#### EXCERPTED TEXT
Oh, sh*t, I thought, Paramount is suing the magazine for that article (an issue the disgruntled editor had raised). The assistant editor opened it, and this is what was inside:


A letter from Gene Roddenberry to the “unnamed writer” (me) of the “very well written article” about Star Trek, also framed and hanging in my writer cave.

Needless to say, I was speechless. How on earth, no pun intended, had Gene Roddenberry seen an article in an under-read, low-circulation government aviation magazine? The assistant editor asked the Government Printing Office for a list of subscribers, and there was Roddenberry’s name. He was a pilot, and he subscribed to our magazine, and he’d read my article, and I was beside myself with many emotions.

You see, because Star Trek saved me, something Roddenberry had probably heard from thousands of fans, but this simple note meant everything to me; it validated twenty years of being a fan.

I see that article and Roddenberry’s letter every day when I sit down to write or edit, and, unbidden, the words come into my mind:

“Space: the final frontier. These are the voyages of the Starship Enterprise,
its five-year mission, to explore strange, new worlds, to seek out new life
and new civilizations, to boldly go where no one has gone before!”

And I write. Because Star Trek saved me.

Writerly News!
########
#### DATA EXTRACT
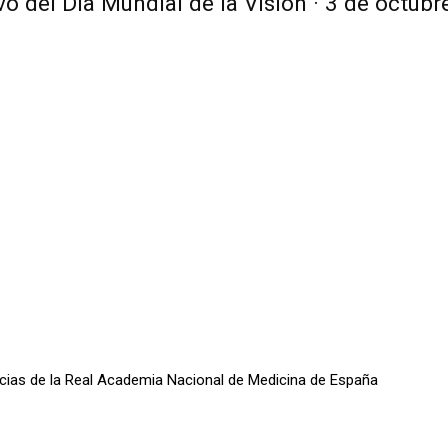
 del Día Mundial de la Visión · 3 de octubr
oticias de la Real Academia Nacional de Medicina de España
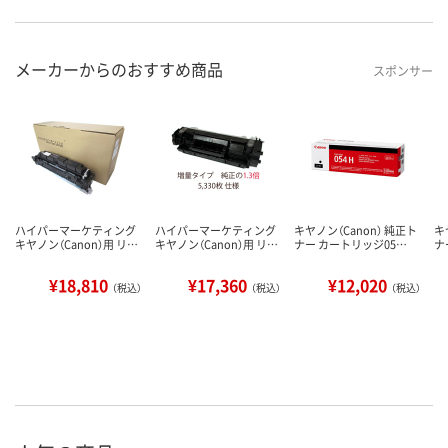
メーカーからのおすすめ商品
スポンサー
ハイパーマーケティング
ハイパーマーケティング
キヤノン（Canon） 純正ト
キ
キヤノン（Canon）用 リ…
キヤノン（Canon）用 リ…
ナー カートリッジ05…
ナ
¥18,810
¥17,360
¥12,020
（税込）
（税込）
（税込）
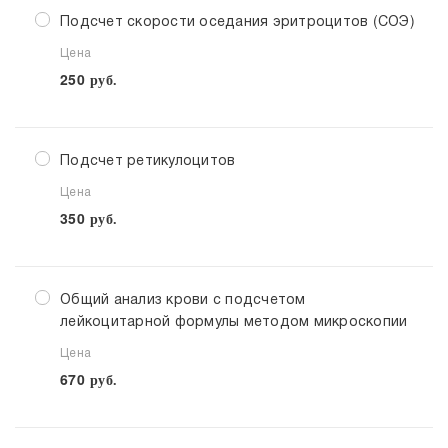
Подсчет скорости оседания эритроцитов (СОЭ)
Цена
250
руб.
Подсчет ретикулоцитов
Цена
350
руб.
Общий анализ крови с подсчетом
лейкоцитарной формулы методом микроскопии
Цена
670
руб.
########
* _ACTIONS TO TAKE_
1. According to the quoted opening lines in the Star Trek passage, what are the aims of the Starship Enterprise's mission?
2. Carry on the Star Trek passage from its final line.
The material shown with the Star Trek passage is separate from it.

* _EXPECTED RESULTS_
1.
- To explore strange, new worlds
- To seek out new life and new civilizations
- To boldly go where no one has gone before

2.
One Contest Win; One Second Place

I learned last week that my short story, “Reset,” about a father and daughter who set out to prove the Warren Commission wrong, had won first place in the Blue Ridge Writers Golden Nib Fiction Contest. “Reset” is one of those stories, which in the writing, becomes something close to you, and I was so proud it won this contest.

I’d always said I wasn’t going to be one of those writers who milks her dysfunctional family for material, but almost every story I’ve written that’s won a contest or been published has had some aspect of my family in it. The best laid plans…

“Reset” now goes into the state-wide Golden Nib contest, and I have my fingers crossed. It’s a good story. It will also appear in the ongoing anthology, Skyline 2017, which should be out in December. (I’ll be on a Virginia Festival of the Book panel in 2017 about the anthology–if the panel proposal is accepted. I have my fingers crossed for that, too.)

The poem I wrote about here a few weeks ago, “Verses for Orlando,” won second place (second-freaking-place!) in the Blue Ridge Writers Golden Nib Poetry Contest. I. Had. A. Poem. Come. In. Second!

It won’t go to the state-wide contest, but it will also appear in Skyline 2017. I. Will. Have. A. Poem. Published!

I’m very excited. You may have noticed.

How about you? Do you use things from your life and background in your writing? Are they some of your best stories or not?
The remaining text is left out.